**Brief:** Emit only the lines from the line containing "left elbow: (229, 72)" through the last line of the entries, unchanged.

- - - -

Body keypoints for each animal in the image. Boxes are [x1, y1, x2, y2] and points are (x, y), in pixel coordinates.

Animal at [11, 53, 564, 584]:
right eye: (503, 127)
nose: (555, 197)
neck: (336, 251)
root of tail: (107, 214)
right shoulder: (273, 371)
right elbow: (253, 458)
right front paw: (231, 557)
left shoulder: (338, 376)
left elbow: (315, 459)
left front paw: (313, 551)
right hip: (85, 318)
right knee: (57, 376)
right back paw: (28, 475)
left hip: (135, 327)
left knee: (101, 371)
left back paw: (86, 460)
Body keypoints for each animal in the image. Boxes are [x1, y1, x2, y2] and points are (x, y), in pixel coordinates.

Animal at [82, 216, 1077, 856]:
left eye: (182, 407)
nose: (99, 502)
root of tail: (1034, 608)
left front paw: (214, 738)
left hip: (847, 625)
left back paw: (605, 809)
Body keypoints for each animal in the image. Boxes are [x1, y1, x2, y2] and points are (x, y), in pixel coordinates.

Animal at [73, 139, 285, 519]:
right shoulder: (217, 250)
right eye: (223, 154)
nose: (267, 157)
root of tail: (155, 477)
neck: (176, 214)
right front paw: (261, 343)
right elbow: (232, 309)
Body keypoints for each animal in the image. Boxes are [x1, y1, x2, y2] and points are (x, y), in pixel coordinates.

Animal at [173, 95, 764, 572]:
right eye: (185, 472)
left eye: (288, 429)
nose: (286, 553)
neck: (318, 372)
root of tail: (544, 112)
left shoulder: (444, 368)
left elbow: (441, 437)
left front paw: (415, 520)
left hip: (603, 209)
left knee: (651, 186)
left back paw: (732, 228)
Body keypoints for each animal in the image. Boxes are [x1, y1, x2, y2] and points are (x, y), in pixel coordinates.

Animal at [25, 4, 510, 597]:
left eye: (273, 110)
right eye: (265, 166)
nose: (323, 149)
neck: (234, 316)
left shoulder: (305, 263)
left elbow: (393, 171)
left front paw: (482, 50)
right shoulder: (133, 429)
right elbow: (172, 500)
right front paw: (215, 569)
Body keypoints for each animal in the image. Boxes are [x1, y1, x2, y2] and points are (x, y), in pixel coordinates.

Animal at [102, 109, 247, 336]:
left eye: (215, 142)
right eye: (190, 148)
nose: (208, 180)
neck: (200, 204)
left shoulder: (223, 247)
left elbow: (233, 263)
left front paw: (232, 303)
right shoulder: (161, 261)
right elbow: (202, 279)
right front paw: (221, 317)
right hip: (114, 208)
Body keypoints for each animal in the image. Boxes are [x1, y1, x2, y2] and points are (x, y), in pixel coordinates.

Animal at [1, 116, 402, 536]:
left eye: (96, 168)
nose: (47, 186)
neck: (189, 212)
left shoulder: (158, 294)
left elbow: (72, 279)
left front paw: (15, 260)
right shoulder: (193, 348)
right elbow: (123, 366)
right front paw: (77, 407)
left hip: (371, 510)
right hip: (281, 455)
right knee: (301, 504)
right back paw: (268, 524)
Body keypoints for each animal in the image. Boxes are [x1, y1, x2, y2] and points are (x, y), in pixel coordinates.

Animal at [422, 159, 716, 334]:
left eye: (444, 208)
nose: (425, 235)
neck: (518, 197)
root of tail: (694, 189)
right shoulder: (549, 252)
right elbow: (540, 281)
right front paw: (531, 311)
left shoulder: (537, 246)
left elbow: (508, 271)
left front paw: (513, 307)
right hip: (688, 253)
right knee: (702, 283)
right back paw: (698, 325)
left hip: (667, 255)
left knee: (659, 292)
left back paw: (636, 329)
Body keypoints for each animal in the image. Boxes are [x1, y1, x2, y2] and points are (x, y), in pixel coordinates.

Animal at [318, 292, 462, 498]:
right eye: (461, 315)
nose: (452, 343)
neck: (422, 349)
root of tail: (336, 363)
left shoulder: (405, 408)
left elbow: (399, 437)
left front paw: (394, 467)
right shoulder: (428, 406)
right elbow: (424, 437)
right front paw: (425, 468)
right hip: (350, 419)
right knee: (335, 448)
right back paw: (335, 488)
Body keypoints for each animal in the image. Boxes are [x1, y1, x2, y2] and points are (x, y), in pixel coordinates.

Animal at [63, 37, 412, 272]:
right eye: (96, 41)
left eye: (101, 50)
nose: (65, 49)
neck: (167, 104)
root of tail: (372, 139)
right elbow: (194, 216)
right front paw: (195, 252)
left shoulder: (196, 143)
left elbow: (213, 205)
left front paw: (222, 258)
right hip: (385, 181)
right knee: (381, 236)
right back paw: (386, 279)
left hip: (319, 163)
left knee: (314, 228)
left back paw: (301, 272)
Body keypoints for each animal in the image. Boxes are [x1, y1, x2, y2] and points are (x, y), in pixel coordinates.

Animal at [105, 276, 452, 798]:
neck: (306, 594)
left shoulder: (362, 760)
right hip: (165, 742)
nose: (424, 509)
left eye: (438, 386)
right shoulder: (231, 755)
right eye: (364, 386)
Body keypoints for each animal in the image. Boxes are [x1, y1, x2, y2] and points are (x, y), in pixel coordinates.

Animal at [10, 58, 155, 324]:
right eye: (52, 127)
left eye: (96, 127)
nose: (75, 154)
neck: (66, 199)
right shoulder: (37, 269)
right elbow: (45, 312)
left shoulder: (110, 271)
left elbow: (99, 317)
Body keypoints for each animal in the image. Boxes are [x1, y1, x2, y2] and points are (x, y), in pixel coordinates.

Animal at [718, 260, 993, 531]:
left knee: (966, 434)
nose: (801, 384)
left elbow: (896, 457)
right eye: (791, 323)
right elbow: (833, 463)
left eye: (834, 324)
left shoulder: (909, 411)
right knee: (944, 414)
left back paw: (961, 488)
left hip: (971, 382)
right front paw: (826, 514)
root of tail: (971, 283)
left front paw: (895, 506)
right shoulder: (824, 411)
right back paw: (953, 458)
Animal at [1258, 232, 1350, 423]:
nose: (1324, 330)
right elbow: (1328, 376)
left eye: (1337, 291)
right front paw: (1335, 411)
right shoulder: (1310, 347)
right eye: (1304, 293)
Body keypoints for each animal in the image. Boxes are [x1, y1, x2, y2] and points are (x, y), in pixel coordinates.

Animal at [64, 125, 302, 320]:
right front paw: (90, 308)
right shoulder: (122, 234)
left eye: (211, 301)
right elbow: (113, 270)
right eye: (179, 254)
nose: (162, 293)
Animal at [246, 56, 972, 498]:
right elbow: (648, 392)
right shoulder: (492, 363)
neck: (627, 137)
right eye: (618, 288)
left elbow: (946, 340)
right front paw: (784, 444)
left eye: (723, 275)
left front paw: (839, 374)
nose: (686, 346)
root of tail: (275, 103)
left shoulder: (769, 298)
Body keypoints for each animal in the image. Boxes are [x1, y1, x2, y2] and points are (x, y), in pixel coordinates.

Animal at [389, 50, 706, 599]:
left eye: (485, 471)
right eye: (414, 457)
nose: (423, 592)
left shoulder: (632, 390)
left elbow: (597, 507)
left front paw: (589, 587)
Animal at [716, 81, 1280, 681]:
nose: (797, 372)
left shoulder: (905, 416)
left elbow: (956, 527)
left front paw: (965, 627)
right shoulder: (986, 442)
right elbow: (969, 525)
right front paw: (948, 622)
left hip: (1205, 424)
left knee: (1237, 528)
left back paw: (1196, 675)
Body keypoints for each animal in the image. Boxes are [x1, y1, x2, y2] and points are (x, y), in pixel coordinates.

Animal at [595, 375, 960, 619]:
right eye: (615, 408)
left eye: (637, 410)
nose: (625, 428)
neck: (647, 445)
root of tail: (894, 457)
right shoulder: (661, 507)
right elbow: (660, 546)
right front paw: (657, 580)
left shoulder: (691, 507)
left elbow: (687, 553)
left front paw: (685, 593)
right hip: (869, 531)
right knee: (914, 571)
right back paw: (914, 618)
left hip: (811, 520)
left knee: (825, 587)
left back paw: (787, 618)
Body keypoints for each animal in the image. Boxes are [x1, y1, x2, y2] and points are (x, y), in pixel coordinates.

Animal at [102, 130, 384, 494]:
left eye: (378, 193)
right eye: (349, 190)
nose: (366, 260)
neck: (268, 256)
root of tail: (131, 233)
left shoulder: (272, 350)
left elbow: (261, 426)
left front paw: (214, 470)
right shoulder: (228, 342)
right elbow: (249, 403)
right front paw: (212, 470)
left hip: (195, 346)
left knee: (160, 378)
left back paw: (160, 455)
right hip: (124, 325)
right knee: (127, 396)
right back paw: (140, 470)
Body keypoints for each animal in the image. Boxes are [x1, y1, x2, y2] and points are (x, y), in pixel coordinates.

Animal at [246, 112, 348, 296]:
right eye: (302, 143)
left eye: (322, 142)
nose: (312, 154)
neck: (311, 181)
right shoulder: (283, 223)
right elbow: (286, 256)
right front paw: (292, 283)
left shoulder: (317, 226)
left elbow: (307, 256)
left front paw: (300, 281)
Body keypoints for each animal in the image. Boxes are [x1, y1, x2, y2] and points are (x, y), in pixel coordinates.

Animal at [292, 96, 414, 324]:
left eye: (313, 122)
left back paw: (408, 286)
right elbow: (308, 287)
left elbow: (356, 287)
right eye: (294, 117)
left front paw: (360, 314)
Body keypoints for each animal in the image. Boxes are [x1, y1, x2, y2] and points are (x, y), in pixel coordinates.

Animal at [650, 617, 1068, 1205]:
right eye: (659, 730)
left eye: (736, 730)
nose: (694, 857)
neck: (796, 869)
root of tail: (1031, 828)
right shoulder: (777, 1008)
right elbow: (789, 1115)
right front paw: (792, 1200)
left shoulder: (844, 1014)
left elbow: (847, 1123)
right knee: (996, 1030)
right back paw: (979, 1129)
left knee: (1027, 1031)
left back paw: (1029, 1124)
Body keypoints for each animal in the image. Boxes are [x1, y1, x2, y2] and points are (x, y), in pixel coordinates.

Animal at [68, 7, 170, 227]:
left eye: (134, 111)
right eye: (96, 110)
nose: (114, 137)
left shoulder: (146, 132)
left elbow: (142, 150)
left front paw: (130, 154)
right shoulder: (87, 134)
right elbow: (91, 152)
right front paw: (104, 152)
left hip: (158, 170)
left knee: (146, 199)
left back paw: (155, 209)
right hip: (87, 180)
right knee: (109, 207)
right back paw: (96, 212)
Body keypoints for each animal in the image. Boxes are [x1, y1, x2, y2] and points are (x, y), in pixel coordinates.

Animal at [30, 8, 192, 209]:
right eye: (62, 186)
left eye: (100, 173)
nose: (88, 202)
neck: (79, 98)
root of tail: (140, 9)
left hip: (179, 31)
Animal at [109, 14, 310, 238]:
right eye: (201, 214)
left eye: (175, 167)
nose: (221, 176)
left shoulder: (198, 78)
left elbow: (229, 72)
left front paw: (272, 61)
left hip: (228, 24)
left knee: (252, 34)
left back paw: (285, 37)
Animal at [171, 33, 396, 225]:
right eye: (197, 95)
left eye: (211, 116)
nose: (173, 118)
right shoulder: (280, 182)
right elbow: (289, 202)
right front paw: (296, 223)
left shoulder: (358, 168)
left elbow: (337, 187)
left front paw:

- - - -

**Finished task:**
left elbow: (229, 72)
left front paw: (272, 61)
left hip: (228, 24)
left knee: (252, 34)
left back paw: (285, 37)
Animal at [171, 33, 396, 225]:
right eye: (197, 95)
left eye: (211, 116)
nose: (173, 118)
right shoulder: (280, 182)
right elbow: (289, 202)
right front paw: (296, 223)
left shoulder: (358, 168)
left elbow: (337, 187)
left front paw:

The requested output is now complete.